The falsifiable decision lives in spikes/a_groupchat.py::verdict(mc, single):

  • better = maker-checker caught the planted flaw AND the single agent did not.
  • affordable = maker-checker tokens ≤ 3× the single-agent tokens (G7 discipline).
  • passed = better AND affordable.

tests/spikes/test_a_groupchat.py exercises this with varied inputs (non-tautological): passes when better & within 3×; fails when better but 5× (unaffordable); fails when both caught the flaw (not better). make_termination(3) stops at 3 rounds. Result: logic layer CONFIRMED green.

Builder de-risk (from Step 2)

The Step 2 builder smoke confirmed FakeChatClient can drive the GA GroupChatBuilder (selection_func + with_max_rounds) — so the maker-checker arm is buildable. The round cap terminates reliably ("reached max_rounds=N; forcing completion").

Token use

The empirical better/cheaper numbers (convergence rounds, stall frequency, token use for BOTH arms) are produced by the gated run_live arm, which counts tokens as a word-count proxy over assistant outputs. They are endpoint-dependent: only measured when a LOCAL OpenAI-compatible endpoint is configured (PORTFOLIO_LOCAL_BASE_URL + PORTFOLIO_LOCAL_MODEL).

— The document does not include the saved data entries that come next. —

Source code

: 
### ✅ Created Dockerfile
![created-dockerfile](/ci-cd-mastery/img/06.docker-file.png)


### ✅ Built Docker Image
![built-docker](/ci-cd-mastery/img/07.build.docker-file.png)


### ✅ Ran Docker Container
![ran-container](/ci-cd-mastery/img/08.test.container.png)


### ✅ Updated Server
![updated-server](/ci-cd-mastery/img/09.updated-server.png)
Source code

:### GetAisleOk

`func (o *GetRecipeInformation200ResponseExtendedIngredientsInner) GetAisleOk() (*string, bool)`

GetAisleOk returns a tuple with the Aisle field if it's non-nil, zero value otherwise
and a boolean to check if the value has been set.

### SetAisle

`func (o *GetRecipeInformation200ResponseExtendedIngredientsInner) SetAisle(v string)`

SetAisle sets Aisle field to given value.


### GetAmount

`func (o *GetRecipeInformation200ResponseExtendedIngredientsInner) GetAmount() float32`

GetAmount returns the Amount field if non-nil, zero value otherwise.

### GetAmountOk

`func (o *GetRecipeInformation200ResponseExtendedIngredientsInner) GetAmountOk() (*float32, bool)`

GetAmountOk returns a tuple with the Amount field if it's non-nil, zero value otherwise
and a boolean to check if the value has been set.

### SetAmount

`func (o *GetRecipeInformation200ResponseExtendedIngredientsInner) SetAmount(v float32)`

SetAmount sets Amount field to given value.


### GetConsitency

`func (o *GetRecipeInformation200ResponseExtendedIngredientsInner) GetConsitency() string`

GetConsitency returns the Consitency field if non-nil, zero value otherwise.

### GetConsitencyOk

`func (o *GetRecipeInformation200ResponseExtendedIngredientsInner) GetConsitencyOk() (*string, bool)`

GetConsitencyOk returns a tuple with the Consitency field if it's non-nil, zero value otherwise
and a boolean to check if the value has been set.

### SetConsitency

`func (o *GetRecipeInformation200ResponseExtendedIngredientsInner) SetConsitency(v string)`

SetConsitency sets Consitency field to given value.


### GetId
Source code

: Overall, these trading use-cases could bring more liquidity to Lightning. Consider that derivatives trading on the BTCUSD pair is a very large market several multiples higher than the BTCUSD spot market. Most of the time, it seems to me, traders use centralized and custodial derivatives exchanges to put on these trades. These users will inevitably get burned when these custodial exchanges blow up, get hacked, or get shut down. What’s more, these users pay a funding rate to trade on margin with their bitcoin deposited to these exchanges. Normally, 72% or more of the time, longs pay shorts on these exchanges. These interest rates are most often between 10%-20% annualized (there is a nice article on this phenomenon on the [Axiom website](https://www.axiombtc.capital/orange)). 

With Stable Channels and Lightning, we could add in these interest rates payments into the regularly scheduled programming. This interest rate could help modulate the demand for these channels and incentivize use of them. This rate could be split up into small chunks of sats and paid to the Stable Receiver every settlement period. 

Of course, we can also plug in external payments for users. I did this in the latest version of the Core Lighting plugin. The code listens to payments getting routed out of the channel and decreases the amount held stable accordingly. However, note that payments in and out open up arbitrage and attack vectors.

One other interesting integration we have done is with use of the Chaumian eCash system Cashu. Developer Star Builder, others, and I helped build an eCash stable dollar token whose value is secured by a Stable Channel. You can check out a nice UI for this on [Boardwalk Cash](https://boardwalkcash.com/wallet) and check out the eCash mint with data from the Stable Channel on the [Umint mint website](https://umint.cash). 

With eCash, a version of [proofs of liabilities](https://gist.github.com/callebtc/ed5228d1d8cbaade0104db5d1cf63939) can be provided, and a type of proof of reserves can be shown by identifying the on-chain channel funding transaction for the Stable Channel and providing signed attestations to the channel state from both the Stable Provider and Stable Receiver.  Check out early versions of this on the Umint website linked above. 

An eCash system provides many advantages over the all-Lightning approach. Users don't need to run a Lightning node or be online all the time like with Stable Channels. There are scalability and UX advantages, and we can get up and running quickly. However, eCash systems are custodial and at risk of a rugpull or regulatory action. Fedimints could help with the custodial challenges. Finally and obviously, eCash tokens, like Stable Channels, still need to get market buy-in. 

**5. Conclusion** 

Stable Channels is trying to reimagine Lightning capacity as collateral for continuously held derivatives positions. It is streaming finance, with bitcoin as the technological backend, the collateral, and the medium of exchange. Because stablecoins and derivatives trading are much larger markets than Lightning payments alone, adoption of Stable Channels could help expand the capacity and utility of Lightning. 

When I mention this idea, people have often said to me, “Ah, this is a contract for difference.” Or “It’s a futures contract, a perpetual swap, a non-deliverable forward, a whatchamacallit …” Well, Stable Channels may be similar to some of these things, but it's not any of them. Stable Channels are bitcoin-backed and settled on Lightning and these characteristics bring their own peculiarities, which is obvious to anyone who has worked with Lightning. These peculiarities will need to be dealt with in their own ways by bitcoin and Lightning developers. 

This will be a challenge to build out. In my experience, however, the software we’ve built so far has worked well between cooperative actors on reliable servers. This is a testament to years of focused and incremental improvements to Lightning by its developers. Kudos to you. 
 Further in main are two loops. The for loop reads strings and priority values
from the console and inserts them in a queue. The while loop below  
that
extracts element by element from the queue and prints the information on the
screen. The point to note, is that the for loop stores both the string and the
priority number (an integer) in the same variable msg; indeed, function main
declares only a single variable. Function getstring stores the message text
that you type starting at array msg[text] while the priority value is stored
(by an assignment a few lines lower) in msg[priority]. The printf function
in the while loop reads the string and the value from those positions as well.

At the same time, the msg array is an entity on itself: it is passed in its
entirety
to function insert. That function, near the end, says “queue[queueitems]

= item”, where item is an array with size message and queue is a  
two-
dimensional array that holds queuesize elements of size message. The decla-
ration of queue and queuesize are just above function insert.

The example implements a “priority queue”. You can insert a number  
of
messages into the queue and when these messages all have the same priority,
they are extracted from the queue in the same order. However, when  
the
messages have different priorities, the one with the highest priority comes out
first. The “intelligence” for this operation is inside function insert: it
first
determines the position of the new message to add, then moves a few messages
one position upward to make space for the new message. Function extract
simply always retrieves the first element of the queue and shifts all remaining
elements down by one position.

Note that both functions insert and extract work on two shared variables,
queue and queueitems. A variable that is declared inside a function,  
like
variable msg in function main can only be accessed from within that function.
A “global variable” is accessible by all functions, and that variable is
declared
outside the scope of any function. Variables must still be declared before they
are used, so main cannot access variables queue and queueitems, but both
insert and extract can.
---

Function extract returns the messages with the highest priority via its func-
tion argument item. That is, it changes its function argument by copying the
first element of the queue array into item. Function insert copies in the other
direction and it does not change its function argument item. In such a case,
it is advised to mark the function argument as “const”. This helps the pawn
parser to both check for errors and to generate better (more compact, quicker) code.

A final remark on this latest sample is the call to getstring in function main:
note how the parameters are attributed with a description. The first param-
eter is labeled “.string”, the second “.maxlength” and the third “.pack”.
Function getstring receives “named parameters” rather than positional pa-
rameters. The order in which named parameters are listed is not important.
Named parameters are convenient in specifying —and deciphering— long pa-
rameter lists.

  • Live arm token use this session: not run — no LOCAL endpoint configured. The logic layer (verdict function) is what the quality gate proves; the cheaper/better verdict is honestly reported as endpoint-dependent and will be filled in by run_live when an endpoint is available.

Implication for Fase 2

The maker-checker machinery is buildable and its cheaper/better decision is codified and tested. Whether the debate is worth its cost on real models is the one open empirical question — to be measured with a LOCAL endpoint before committing the debate default in the Fase 2 vertical slice.